Present each line of the entries below that holds the word "root".
Segment Start: Extracted entries
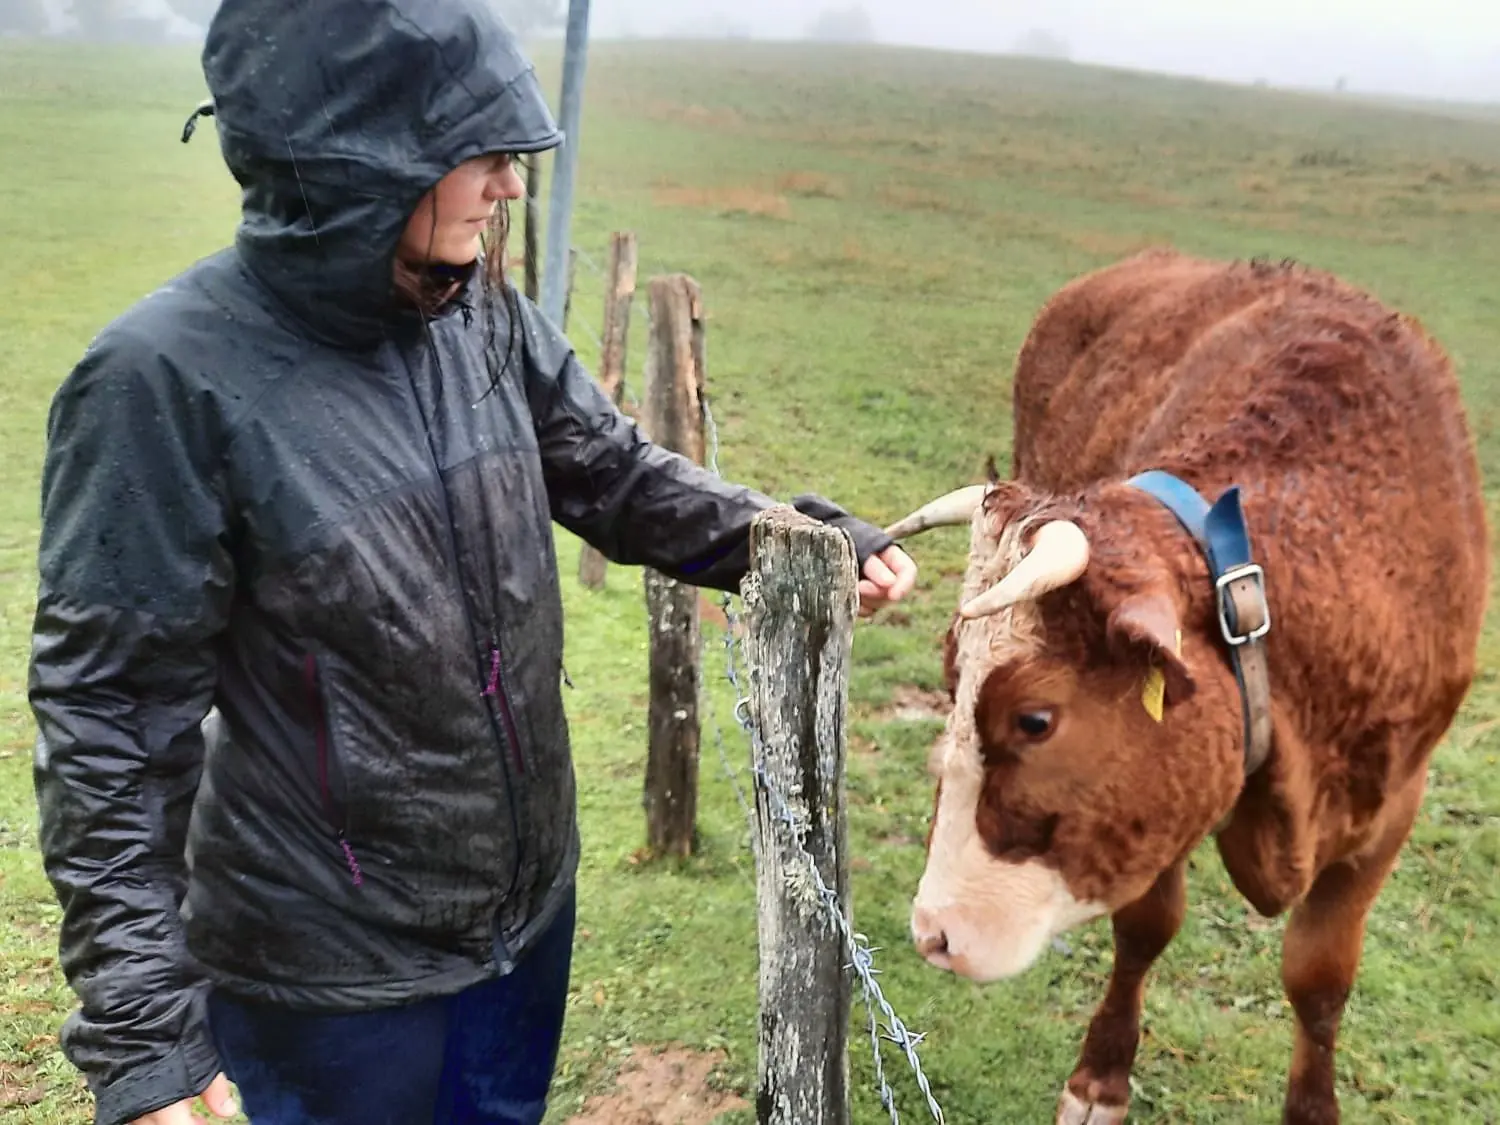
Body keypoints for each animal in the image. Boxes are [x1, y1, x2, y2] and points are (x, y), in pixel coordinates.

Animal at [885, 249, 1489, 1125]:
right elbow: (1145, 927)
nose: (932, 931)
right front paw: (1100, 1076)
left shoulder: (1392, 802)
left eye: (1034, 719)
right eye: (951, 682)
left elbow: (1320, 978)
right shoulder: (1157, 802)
Segment End: Extracted entries
Segment Start: Extracted entries
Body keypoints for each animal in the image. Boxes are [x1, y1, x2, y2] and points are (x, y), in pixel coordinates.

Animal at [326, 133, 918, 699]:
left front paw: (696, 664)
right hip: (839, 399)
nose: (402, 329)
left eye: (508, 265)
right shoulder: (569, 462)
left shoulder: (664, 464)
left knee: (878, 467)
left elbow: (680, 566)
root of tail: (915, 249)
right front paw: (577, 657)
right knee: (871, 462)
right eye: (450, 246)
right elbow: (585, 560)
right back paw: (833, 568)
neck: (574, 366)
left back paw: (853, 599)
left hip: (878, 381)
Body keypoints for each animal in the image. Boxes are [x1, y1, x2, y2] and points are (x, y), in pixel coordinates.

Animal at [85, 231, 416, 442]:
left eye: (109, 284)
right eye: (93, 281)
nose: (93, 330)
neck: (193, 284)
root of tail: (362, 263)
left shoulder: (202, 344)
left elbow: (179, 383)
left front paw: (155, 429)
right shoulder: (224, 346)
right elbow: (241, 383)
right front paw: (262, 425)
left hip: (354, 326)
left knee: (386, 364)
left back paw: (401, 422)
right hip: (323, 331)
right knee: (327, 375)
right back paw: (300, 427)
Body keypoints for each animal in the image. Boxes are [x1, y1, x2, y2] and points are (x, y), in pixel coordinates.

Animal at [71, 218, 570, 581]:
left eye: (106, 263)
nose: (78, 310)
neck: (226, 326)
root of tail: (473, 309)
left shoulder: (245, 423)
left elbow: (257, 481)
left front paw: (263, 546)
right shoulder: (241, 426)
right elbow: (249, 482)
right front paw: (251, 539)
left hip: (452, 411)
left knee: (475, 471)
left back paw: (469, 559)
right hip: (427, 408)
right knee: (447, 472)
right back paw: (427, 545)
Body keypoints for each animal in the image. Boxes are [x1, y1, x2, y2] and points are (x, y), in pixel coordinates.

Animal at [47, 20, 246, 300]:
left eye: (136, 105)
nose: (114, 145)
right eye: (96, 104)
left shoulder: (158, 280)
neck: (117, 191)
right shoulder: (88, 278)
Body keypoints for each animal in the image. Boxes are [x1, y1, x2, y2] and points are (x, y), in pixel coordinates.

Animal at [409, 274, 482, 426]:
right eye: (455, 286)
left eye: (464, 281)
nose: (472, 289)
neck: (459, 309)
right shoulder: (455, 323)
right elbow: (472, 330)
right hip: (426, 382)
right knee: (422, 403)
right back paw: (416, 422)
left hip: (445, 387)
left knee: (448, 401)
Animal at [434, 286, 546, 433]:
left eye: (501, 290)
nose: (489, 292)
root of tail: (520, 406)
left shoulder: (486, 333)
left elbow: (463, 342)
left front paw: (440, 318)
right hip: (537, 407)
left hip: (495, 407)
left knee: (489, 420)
Segment End: Extracted entries
Segment Start: Extracted entries
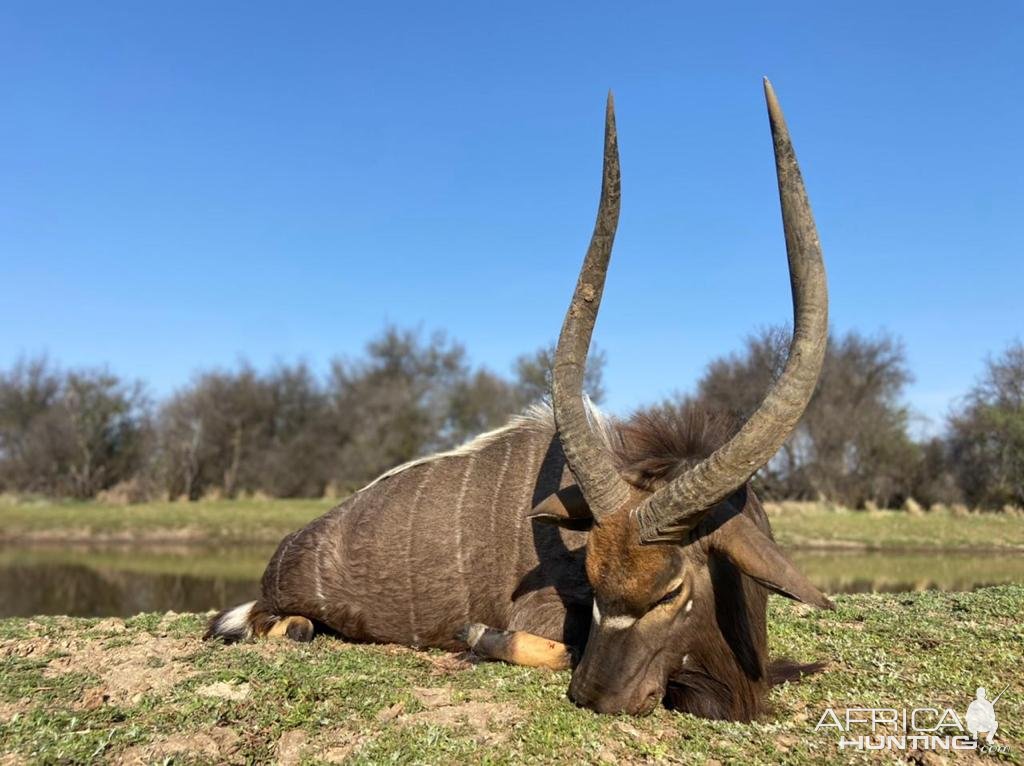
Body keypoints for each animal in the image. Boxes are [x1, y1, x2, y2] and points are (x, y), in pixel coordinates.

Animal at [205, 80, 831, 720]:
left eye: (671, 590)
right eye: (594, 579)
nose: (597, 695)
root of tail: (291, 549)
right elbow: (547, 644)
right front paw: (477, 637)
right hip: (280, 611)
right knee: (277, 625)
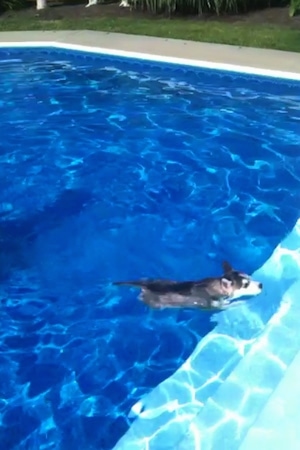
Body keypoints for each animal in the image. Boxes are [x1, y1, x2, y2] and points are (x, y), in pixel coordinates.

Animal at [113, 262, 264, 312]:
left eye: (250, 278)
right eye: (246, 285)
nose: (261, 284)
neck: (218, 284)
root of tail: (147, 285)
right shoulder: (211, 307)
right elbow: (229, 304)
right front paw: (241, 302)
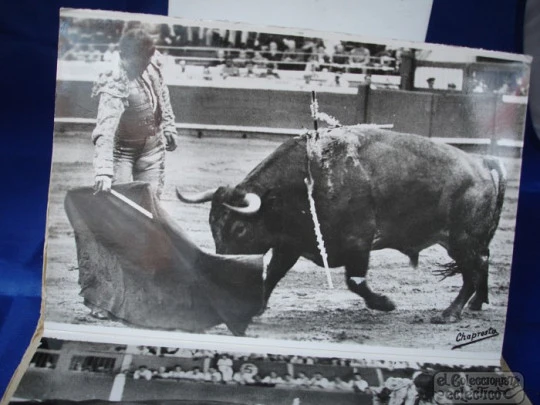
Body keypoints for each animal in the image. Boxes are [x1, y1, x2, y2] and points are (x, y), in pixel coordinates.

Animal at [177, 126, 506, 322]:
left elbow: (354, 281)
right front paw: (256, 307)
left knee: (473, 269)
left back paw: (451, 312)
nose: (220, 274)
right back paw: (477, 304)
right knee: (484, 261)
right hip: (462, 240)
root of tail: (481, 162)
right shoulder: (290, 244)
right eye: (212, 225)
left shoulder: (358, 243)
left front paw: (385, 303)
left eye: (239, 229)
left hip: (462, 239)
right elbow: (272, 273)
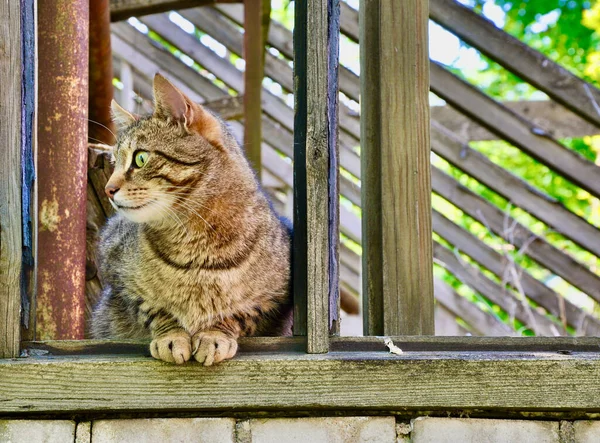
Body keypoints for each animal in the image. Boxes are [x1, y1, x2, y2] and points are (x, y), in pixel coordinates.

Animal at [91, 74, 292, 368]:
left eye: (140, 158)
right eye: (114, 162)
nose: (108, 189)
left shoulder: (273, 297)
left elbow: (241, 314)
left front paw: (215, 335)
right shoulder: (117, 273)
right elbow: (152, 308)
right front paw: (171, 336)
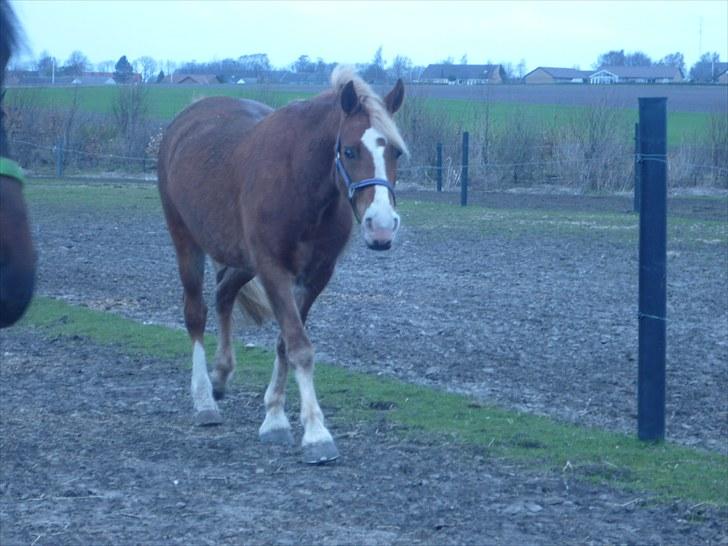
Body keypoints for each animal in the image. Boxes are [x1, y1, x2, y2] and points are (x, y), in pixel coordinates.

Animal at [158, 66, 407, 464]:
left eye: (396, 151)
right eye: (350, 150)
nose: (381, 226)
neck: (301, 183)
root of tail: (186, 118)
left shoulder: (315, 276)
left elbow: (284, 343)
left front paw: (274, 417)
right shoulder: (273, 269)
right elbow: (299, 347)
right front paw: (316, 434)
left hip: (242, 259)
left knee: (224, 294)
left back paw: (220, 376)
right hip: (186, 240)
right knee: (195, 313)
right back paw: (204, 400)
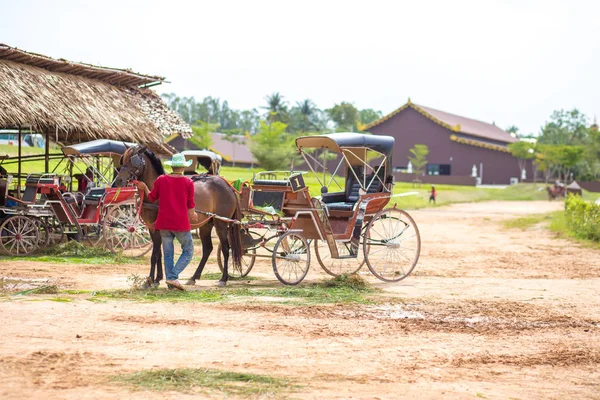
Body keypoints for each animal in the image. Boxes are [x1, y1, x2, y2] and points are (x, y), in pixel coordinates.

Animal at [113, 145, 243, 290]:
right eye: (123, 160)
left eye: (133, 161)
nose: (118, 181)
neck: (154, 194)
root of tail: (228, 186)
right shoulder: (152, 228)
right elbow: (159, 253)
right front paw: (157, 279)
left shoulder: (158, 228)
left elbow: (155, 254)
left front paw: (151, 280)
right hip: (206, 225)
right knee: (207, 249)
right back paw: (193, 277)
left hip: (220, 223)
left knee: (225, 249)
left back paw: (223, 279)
Segment End: Extracted entries
▶ **Answer to this task**:
root of tail: (915, 249)
root of tail: (362, 263)
root of tail: (473, 309)
root of tail: (520, 406)
root of tail: (291, 549)
root of tail: (147, 285)
root of tail: (481, 162)
root of tail: (186, 118)
root of tail: (228, 186)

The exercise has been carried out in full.